_Directions for this task:_
Return each line in the records below that includes "curl".

_Exercise input:_
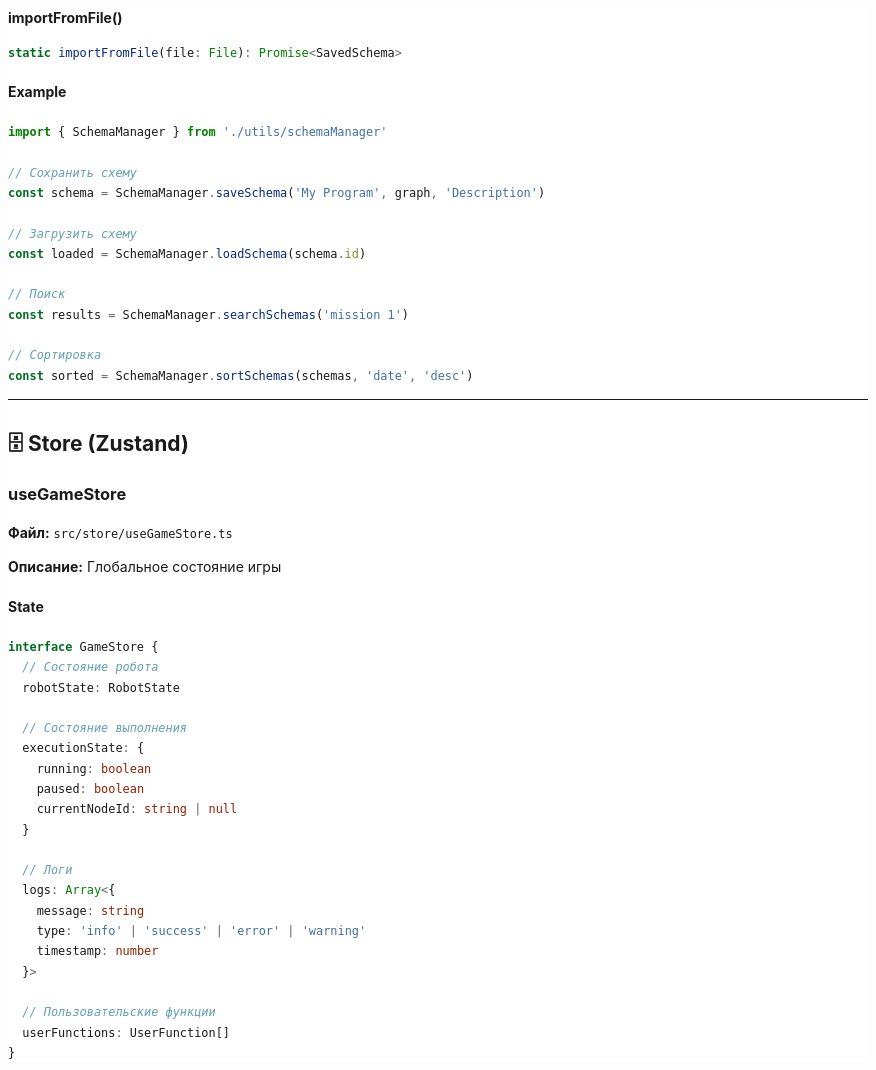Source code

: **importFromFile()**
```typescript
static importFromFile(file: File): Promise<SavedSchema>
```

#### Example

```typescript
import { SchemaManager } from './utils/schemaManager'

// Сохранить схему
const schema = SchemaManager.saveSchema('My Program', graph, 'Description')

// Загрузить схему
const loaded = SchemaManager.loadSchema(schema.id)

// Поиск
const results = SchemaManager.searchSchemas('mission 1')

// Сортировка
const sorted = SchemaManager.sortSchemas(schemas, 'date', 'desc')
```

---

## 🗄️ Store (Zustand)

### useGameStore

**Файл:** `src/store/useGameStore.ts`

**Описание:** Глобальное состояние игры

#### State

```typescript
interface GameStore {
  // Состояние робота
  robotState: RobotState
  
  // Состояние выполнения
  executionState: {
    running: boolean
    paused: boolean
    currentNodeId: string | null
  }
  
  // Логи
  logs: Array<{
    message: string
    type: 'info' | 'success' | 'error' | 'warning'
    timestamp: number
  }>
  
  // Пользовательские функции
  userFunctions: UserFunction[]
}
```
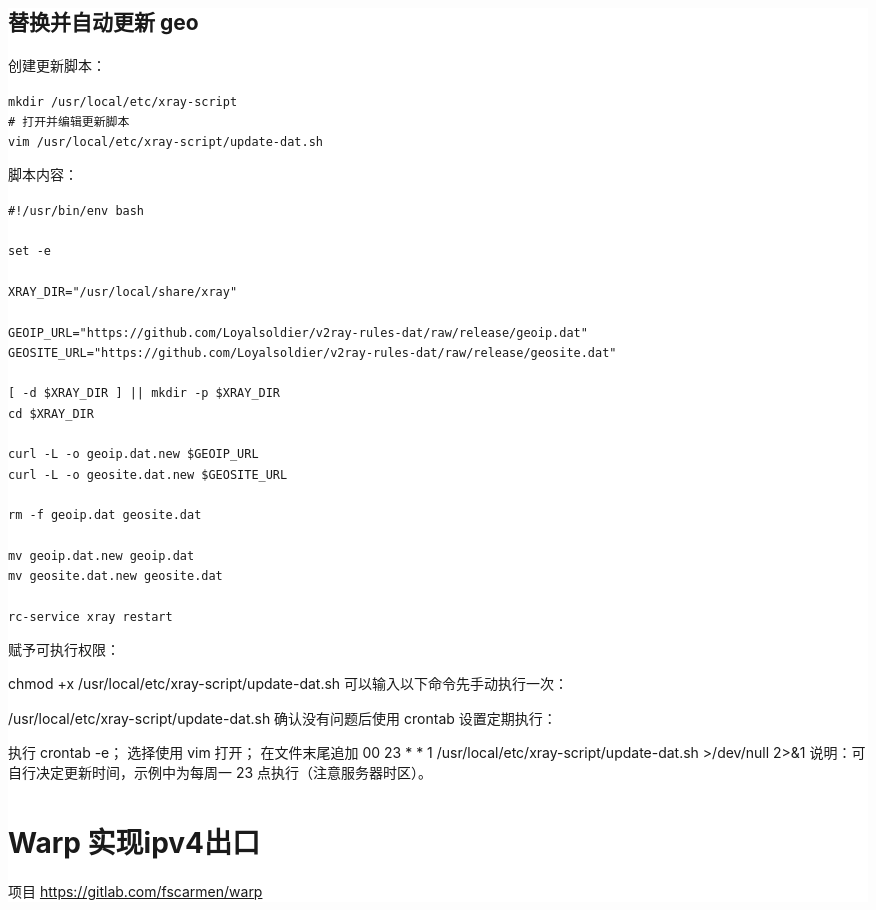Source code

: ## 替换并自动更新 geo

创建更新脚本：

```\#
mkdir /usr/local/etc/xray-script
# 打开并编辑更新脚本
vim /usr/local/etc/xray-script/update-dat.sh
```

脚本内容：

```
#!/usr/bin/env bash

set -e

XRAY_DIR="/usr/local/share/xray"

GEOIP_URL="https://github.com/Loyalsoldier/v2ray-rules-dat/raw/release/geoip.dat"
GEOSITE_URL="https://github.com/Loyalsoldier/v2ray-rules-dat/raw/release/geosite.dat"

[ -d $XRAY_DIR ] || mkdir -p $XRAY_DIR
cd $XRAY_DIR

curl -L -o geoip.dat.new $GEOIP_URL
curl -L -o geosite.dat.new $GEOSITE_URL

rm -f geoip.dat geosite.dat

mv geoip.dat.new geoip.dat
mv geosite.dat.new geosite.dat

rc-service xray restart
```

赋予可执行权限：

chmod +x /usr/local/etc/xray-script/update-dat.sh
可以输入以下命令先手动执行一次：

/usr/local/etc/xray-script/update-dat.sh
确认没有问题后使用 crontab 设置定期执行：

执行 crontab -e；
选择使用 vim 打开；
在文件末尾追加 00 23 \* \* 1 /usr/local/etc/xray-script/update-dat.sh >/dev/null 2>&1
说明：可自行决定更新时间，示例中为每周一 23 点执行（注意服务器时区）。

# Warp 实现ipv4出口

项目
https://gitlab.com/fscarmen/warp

_Output for this task:_
curl -L -o geoip.dat.new $GEOIP_URL
curl -L -o geosite.dat.new $GEOSITE_URL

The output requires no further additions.